**What you should do:** Select each line in the entries below that contains the string "country". Case counts.

------ Data in this exercise ------

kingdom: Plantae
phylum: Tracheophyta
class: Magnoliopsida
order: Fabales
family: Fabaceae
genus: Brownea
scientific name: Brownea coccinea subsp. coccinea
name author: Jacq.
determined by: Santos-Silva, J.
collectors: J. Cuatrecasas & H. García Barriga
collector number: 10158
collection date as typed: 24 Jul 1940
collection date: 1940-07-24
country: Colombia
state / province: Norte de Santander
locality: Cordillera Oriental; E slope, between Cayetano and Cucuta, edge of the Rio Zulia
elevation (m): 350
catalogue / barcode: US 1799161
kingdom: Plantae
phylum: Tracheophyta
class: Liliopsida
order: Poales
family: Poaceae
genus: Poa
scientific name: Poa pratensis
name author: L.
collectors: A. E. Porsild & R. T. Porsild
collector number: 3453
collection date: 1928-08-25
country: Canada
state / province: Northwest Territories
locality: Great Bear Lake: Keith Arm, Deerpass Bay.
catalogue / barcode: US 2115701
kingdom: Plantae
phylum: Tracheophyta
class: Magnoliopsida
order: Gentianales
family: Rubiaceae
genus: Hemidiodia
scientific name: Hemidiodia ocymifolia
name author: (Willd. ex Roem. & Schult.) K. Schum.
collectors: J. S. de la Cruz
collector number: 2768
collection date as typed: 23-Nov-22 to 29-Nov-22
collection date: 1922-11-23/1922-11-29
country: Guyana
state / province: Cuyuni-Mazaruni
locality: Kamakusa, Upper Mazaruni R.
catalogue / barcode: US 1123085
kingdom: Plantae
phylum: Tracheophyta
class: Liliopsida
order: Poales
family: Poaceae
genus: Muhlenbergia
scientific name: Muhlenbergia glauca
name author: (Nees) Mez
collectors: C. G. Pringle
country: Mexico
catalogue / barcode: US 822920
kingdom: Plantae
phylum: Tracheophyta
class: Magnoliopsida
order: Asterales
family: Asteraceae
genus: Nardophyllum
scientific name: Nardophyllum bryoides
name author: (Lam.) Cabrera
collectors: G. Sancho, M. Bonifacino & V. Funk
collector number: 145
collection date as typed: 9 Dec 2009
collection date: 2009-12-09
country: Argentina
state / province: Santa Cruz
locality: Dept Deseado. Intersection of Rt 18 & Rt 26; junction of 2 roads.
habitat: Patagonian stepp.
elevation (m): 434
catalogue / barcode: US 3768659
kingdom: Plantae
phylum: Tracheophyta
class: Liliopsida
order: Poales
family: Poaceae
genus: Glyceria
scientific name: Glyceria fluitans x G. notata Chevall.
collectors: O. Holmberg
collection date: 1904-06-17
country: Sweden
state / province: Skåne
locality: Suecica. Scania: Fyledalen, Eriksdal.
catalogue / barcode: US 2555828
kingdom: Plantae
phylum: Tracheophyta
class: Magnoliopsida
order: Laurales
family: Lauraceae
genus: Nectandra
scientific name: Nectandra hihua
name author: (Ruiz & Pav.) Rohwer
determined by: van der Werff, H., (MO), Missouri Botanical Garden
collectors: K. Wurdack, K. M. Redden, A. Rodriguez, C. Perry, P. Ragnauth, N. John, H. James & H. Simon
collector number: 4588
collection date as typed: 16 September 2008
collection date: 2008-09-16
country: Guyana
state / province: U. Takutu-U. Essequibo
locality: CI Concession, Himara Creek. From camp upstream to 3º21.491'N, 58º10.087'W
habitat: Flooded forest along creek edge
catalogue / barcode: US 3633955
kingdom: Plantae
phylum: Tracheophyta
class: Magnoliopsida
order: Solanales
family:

------

**Exercise response:**
country: Colombia
country: Canada
country: Guyana
country: Mexico
country: Argentina
country: Sweden
country: Guyana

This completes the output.